PROVIDED ENTRIES:
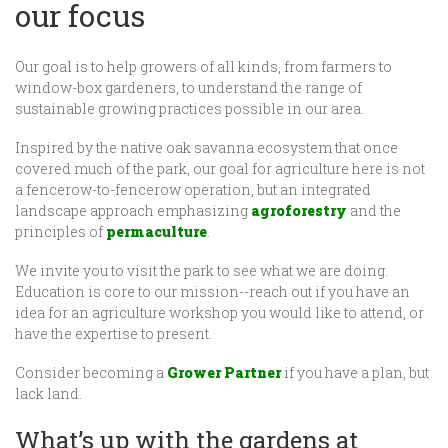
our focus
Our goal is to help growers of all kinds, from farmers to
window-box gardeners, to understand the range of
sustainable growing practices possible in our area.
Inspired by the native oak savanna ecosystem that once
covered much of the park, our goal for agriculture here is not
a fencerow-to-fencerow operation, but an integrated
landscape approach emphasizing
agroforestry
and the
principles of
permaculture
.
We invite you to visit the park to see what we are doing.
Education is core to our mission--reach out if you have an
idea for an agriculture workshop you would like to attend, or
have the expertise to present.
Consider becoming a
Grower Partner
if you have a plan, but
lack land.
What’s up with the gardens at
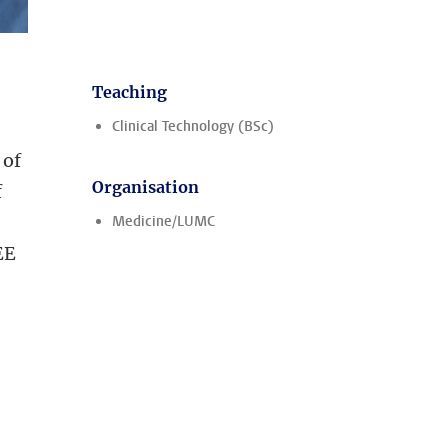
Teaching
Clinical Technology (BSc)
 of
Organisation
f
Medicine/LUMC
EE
--
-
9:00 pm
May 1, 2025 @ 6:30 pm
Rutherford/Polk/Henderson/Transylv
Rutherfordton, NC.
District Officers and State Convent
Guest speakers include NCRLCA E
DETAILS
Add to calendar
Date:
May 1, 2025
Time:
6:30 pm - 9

TASK INSTRUCTIONS: Transcribe the records above exactly, beginning at the line that contains "May 1, 2025 @ 6:30 pm" and ending with the line that contains "6:30 pm - 9", both included, and nothing else.

RESULT OF THIS EXERCISE:
May 1, 2025 @ 6:30 pm
Rutherford/Polk/Henderson/Transylv
Rutherfordton, NC.
District Officers and State Convent
Guest speakers include NCRLCA E
DETAILS
Add to calendar
Date:
May 1, 2025
Time:
6:30 pm - 9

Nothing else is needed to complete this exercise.